Laid-off tech workers could fill aerospace talent gap

10 mins

Tech companies are laying off thousands of workers hired to cope with the pandemic demand fo...

Mane Aerospace Team

By Mane Aerospace Team

Tech companies are laying off thousands of workers hired to cope with the pandemic demand for digital everything. Meanwhile, aerospace is struggling to fill tech roles as its own digital transition continues apace. Is it time for these two sectors to put their hands together?

According to a recent analysis by McKinsey, about 50,000 jobs are sitting unfilled in the aerospace and defence sectors, with most of those being tech roles.

Hiring laid-off techies could not only help to solve this, but also help to solve diversity issues in aerospace. Women and people of colour are disproportionately affected by layoffs–and disproportionately needed in aerospace, as well as in other science, technology, engineering, and math (STEM) fields. Women currently account for just 20% of engineers and 16.5% of inventors worldwide.

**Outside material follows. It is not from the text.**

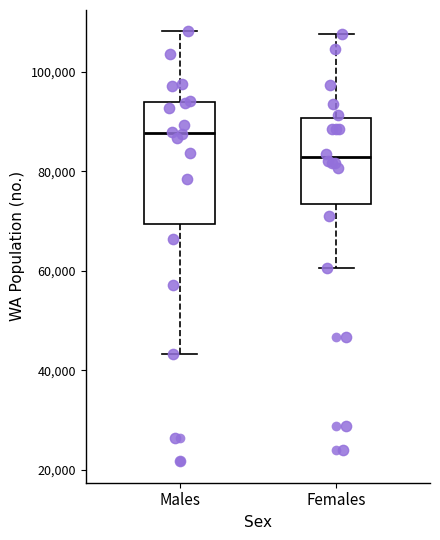

Reading left to right, read every box against the y-axis: the position of its median line, the range the box covers, and the ends of its whiskers. The values are not printed on the chart, so give them approximately, as read against the axis.

Males: median 88000, box 70000 to 94000, whiskers 44000 to 108000
Females: median 82000, box 74000 to 90000, whiskers 60000 to 108000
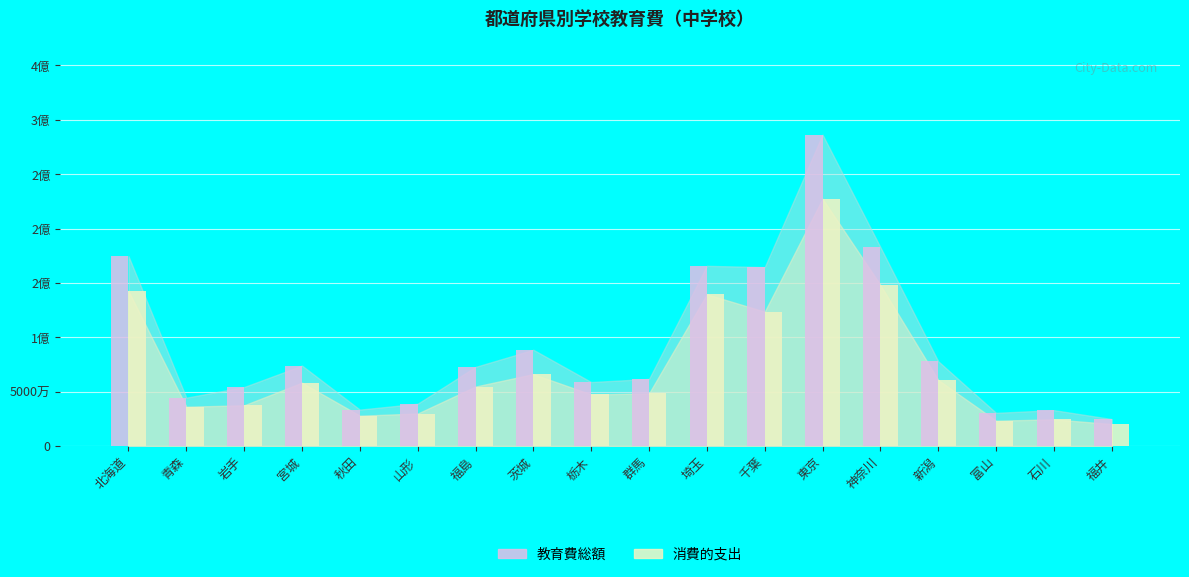

How many bars are there in total?

36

Recent studies have shown that the lack of women choosing to enter STEM fields is largely down to two factors, both self-perpetuating: fewer female role models in senior STEM roles, and a lack of confidence in their own abilities.

Of course, there have been trailblazers in aerospace for decades–in fact, for over a hundred years. Helen Holcombe joined the engineering department at Boeing as a “draftsman” as early as 1917, followed by Bessie Marie Dempsey, who ditched a career in dance and movies to become Boeing’s first woman aeronautical engineer in 1948.

But these women’s names are almost unknown–-which means girls considering their future careers aren’t hearing about them. They might also not be hearing about the tradition of flexible hours in aerospace engineering, which has lent itself well to childcare since long before flexibility became a buzzword. Or the fact that engineering is a meaningful career with the opportunity to help people on a massive scale.

While inspiring and supporting the aspirations of girls and marginalised children is vital to the future of aerospace, those efforts will take years or even decades to bear fruit. Tech’s laid-off workers are ready for a new career right now. Aerospace needs to be reaching out to them.